Los niños temen la oscuridad; mis hijas también; yo les digo que lo que hay fuera entre las sombras en realidad está dentro de sus cabezas, así que no tienen que tener miedo. Que piensen en dibujos animados cuando les asalten ilusiones de monstruos y demás. O que enciendan la luz, coño.
Yo también fui un niño timorato respecto a los espectros que moran en las tinieblas. Estas se poblaban de espectros copiados de las películas de terror que veía por entonces, ayudados por el blanco y negro que por entonces se vestía en las grises pantallas y en los grises periódicos. Por ahí andaban el robot de Ultimatum a la tierra, de Robert Wise, el indio de Moby Dick, de John Huston; la acuática dama del pelo largo y el predicador de la Noche del cazador de Charles Laugton y el taxista de Historias para no dormir, de Chicho Ibáñez Serrador. Y los terroríficos Reyes Magos, además. Cocos que acobardaron mi tenebrosa infancia.
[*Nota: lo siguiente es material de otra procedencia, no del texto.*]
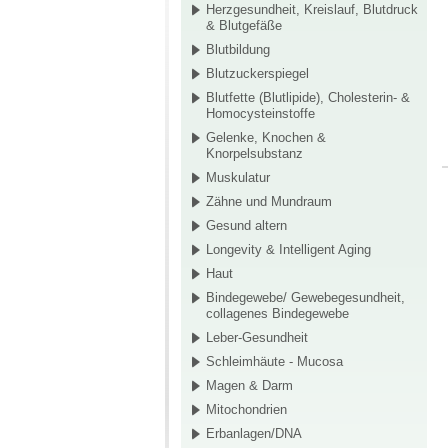
Herzgesundheit, Kreislauf, Blutdruck
& Blutgefäße
Blutbildung
Blutzuckerspiegel
Blutfette (Blutlipide), Cholesterin- &
Homocysteinstoffe
Gelenke, Knochen &
Knorpelsubstanz
Muskulatur
Zähne und Mundraum
Gesund altern
Longevity & Intelligent Aging
Haut
Bindegewebe/ Gewebegesundheit,
collagenes Bindegewebe
Leber-Gesundheit
Schleimhäute - Mucosa
Magen & Darm
Mitochondrien
Erbanlagen/DNA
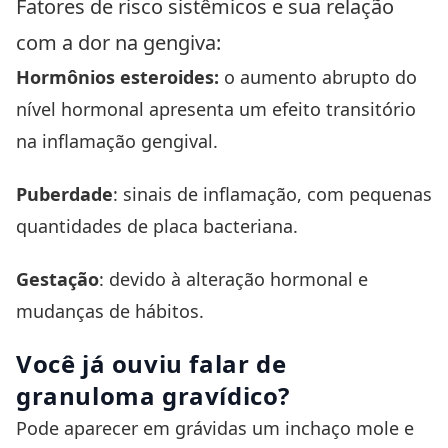
Fatores de risco sistêmicos e sua relação
com a dor na gengiva:
Hormônios esteroides:
o aumento abrupto do
nível hormonal apresenta um efeito transitório
na inflamação gengival.
Puberdade
: sinais de inflamação, com pequenas
quantidades de placa bacteriana.
Gestação
: devido à alteração hormonal e
mudanças de hábitos.
Você já ouviu falar de
granuloma gravídico?
Pode aparecer em grávidas um inchaço mole e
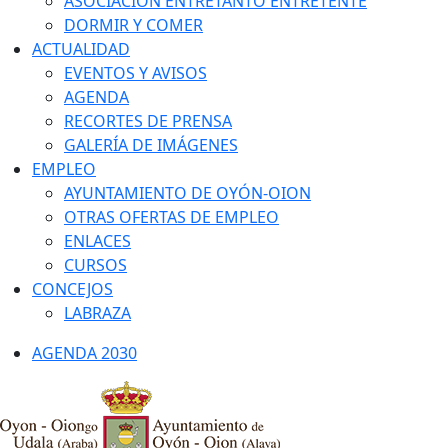
ASOCIACIÓN ENTRETANTO ENTRETENTE
DORMIR Y COMER
ACTUALIDAD
EVENTOS Y AVISOS
AGENDA
RECORTES DE PRENSA
GALERÍA DE IMÁGENES
EMPLEO
AYUNTAMIENTO DE OYÓN-OION
OTRAS OFERTAS DE EMPLEO
ENLACES
CURSOS
CONCEJOS
LABRAZA
AGENDA 2030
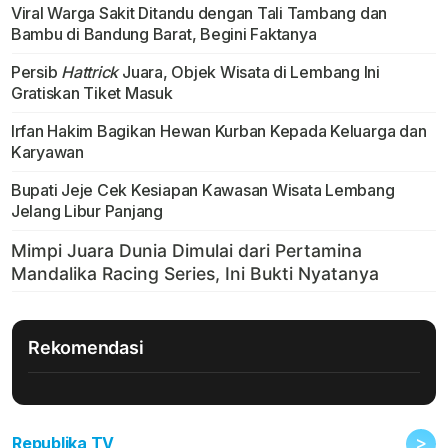
Viral Warga Sakit Ditandu dengan Tali Tambang dan
Bambu di Bandung Barat, Begini Faktanya
Persib
Hattrick
Juara, Objek Wisata di Lembang Ini
Gratiskan Tiket Masuk
Irfan Hakim Bagikan Hewan Kurban Kepada Keluarga dan
Karyawan
Bupati Jeje Cek Kesiapan Kawasan Wisata Lembang
Jelang Libur Panjang
Rekomendasi
>
Republika TV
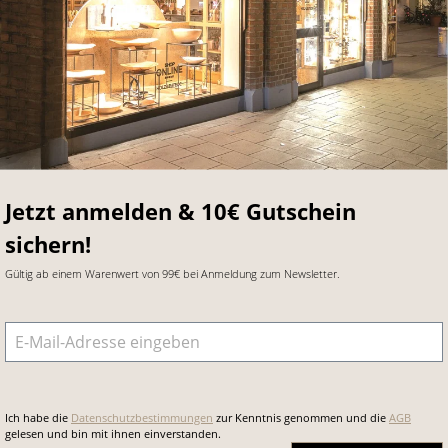
Jetzt anmelden & 10€ Gutschein
sichern!
Gültig ab einem Warenwert von 99€ bei Anmeldung zum Newsletter.
E-Mail-Adresse
*
Ich habe die
Datenschutzbestimmungen
zur Kenntnis genommen und die
AGB
gelesen und bin mit ihnen einverstanden.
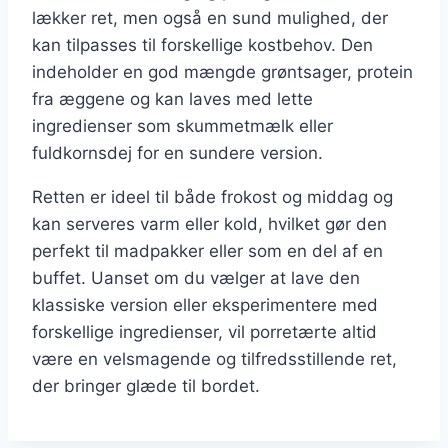
lækker ret, men også en sund mulighed, der
kan tilpasses til forskellige kostbehov. Den
indeholder en god mængde grøntsager, protein
fra æggene og kan laves med lette
ingredienser som skummetmælk eller
fuldkornsdej for en sundere version.
Retten er ideel til både frokost og middag og
kan serveres varm eller kold, hvilket gør den
perfekt til madpakker eller som en del af en
buffet. Uanset om du vælger at lave den
klassiske version eller eksperimentere med
forskellige ingredienser, vil porretærte altid
være en velsmagende og tilfredsstillende ret,
der bringer glæde til bordet.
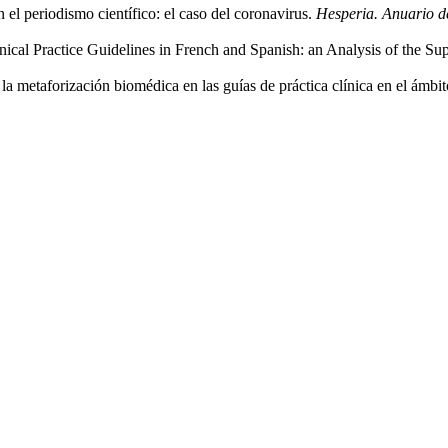
el periodismo científico: el caso del coronavirus.
Hesperia. Anuario d
ical Practice Guidelines in French and Spanish: an Analysis of the Sup
a metaforización biomédica en las guías de práctica clínica en el ámbi
aculdade de Filologia e Tradução
UNIVERSIDADE DE VIGO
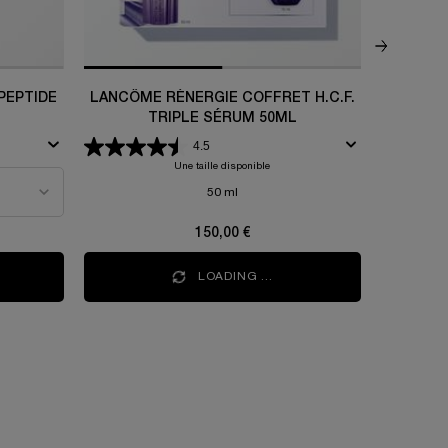
.N. 300-PEPTIDE
LANCÔME RÉNERGIE COFFRET H.C.F.
DUO R
TRIPLE SÉRUM 50ML
4.5
Une taille disponible
50 ml
150,00 €
LOADING ...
Luego me harté de consumir películas de terror y de leer manuales de criminología, de estudiar Historia de la religión, Antropología, Mitología y Filosofía, Folcklore, Literatura, Cuentos y Leyendas.
Ya no creo en estupideces y tonterías y para mí los muertos son como los muñecos de goma. Temo al dolor, como todo el mundo, pero no tanto a mi propio dolor como al que pueda causar a otros; a la muerte no le temo, porque la muerte no es nada. Yo incluso temería tener que repetir otra vez las mismas cosas sin haber aprendido nada. Temería la estupidez y la ignorancia.
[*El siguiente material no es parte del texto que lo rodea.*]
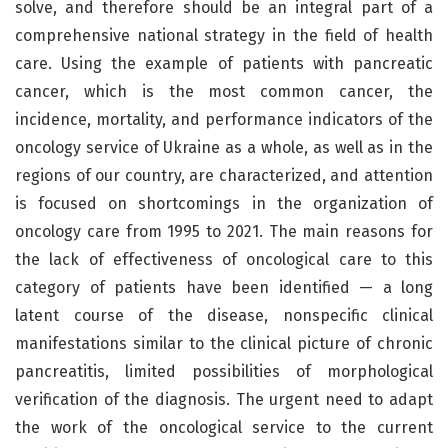
solve, and therefore should be an integral part of a
comprehensive national strategy in the field of health
care. Using the example of patients with pancreatic
cancer, which is the most common cancer, the
incidence, mortality, and performance indicators of the
oncology service of Ukraine as a whole, as well as in the
regions of our country, are characterized, and attention
is focused on shortcomings in the organization of
oncology care from 1995 to 2021. The main reasons for
the lack of effectiveness of oncological care to this
category of patients have been identified — a long
latent course of the disease, nonspecific clinical
manifestations similar to the clinical picture of chronic
pancreatitis, limited possibilities of morphological
verification of the diagnosis. The urgent need to adapt
the work of the oncological service to the current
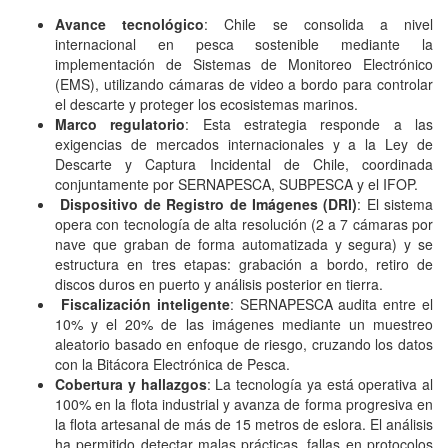
Avance tecnológico
: Chile se consolida a nivel
internacional en pesca sostenible mediante la
implementación de Sistemas de Monitoreo Electrónico
(EMS), utilizando cámaras de video a bordo para controlar
el descarte y proteger los ecosistemas marinos.
Marco regulatorio
: Esta estrategia responde a las
exigencias de mercados internacionales y a la Ley de
Descarte y Captura Incidental de Chile, coordinada
conjuntamente por SERNAPESCA, SUBPESCA y el IFOP.
Dispositivo de Registro de Imágenes (DRI)
: El sistema
opera con tecnología de alta resolución (2 a 7 cámaras por
nave que graban de forma automatizada y segura) y se
estructura en tres etapas: grabación a bordo, retiro de
discos duros en puerto y análisis posterior en tierra.
Fiscalización inteligente
: SERNAPESCA audita entre el
10% y el 20% de las imágenes mediante un muestreo
aleatorio basado en enfoque de riesgo, cruzando los datos
con la Bitácora Electrónica de Pesca.
Cobertura y hallazgos
: La tecnología ya está operativa al
100% en la flota industrial y avanza de forma progresiva en
la flota artesanal de más de 15 metros de eslora. El análisis
ha permitido detectar malas prácticas, fallas en protocolos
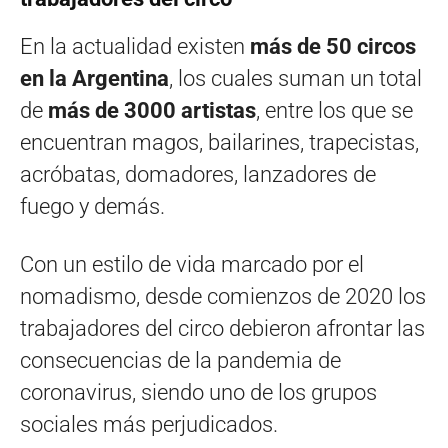
En la actualidad existen
más de 50 circos
en la Argentina
, los cuales suman un total
de
más de 3000 artistas
, entre los que se
encuentran magos, bailarines, trapecistas,
acróbatas, domadores, lanzadores de
fuego y demás.
Con un estilo de vida marcado por el
nomadismo, desde comienzos de 2020 los
trabajadores del circo debieron afrontar las
consecuencias de la pandemia de
coronavirus, siendo uno de los grupos
sociales más perjudicados.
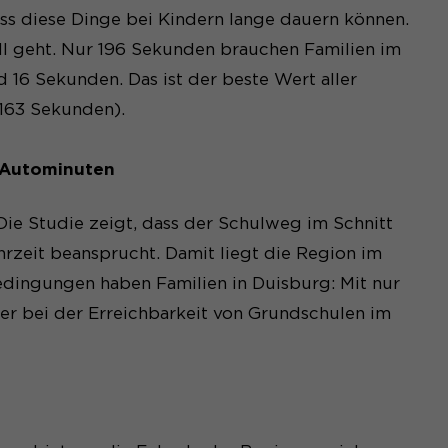
ass diese Dinge bei Kindern lange dauern können.
ll geht. Nur 196 Sekunden brauchen Familien im
16 Sekunden. Das ist der beste Wert aller
(163 Sekunden).
 Website, wie z. B.
 Autominuten
r auf der Website
er anderem eine
g Ihrer vorgenommen
Die Studie zeigt, dass der Schulweg im Schnitt
tellt hat.
zeit beansprucht. Damit liegt die Region im
dingungen haben Familien in Duisburg: Mit nur
r bei der Erreichbarkeit von Grundschulen im
 der Sitzung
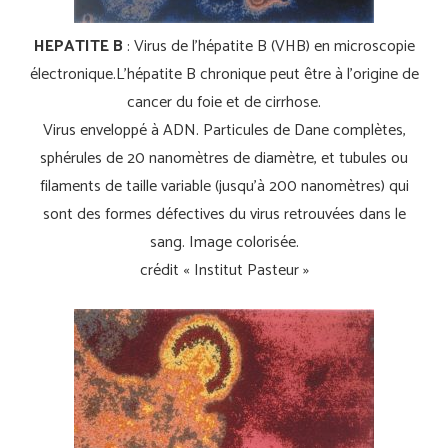
HEPATITE B
: Virus de l’hépatite B (VHB) en microscopie
électronique.L’hépatite B chronique peut être à l’origine de
cancer du foie et de cirrhose.
Virus enveloppé à ADN. Particules de Dane complètes,
sphérules de 20 nanomètres de diamètre, et tubules ou
filaments de taille variable (jusqu’à 200 nanomètres) qui
sont des formes défectives du virus retrouvées dans le
sang. Image colorisée.
crédit « Institut Pasteur »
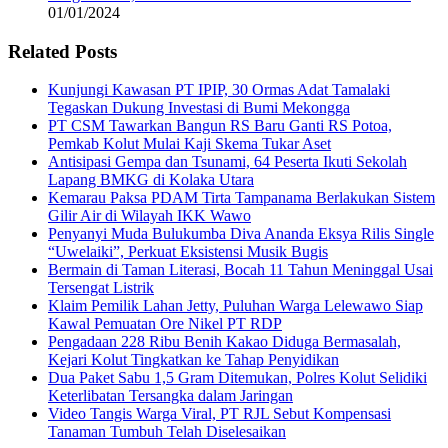
01/01/2024
Related Posts
Kunjungi Kawasan PT IPIP, 30 Ormas Adat Tamalaki
Tegaskan Dukung Investasi di Bumi Mekongga
PT CSM Tawarkan Bangun RS Baru Ganti RS Potoa,
Pemkab Kolut Mulai Kaji Skema Tukar Aset
Antisipasi Gempa dan Tsunami, 64 Peserta Ikuti Sekolah
Lapang BMKG di Kolaka Utara
Kemarau Paksa PDAM Tirta Tampanama Berlakukan Sistem
Gilir Air di Wilayah IKK Wawo
Penyanyi Muda Bulukumba Diva Ananda Eksya Rilis Single
“Uwelaiki”, Perkuat Eksistensi Musik Bugis
Bermain di Taman Literasi, Bocah 11 Tahun Meninggal Usai
Tersengat Listrik
Klaim Pemilik Lahan Jetty, Puluhan Warga Lelewawo Siap
Kawal Pemuatan Ore Nikel PT RDP
Pengadaan 228 Ribu Benih Kakao Diduga Bermasalah,
Kejari Kolut Tingkatkan ke Tahap Penyidikan
Dua Paket Sabu 1,5 Gram Ditemukan, Polres Kolut Selidiki
Keterlibatan Tersangka dalam Jaringan
Video Tangis Warga Viral, PT RJL Sebut Kompensasi
Tanaman Tumbuh Telah Diselesaikan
Como Shakespeare, temo mi propio miedo y el de los demás. Los fantasmas que hay dentro de mi cabeza, mi propia oscuridad, mi propia estupidez. La oscuridad de fuera lo único que me hace es dormir, si no me duele la espalda, que es lo que suele ocurrir. Si apareciera en esos momentos un fantasma, le diría que me dejase en paz, que mañana tengo que levantarme y trabajar, que me deje dormir. Como el padre Feijoo, creo que no hay espectro que no se desvanezca al conjuro de una buena cachiporra. Iker Jiménez es un payaso. Lo que me da miedo de su programa es tenerlo que ver hasta el final, y sobre todo los anuncios con que lo vende.
Los escépticos deberían aprender de mí. Ni siquiera creo en los telediarios ni en los periódicos; son como las Caras de Belmez, algo improbable e imposible de demostrar, o cuya demostración, si existe, incumbe a lo meramente real y material o a esas sombras cerebrales que hay en mi cabeza de las que hablaba.
Supongo que acabaré transformado en un fantasma, porque, como no me asusto de esas cosas, cuando muera, quedaré tranformado en una de esas sombras que asustan y que no se asustan de aproximarse a seres fantásticos e irreales como los seres reales. Seré una sombra asustando dentro del cerebro de un niño. El niño asustadizo que yo era.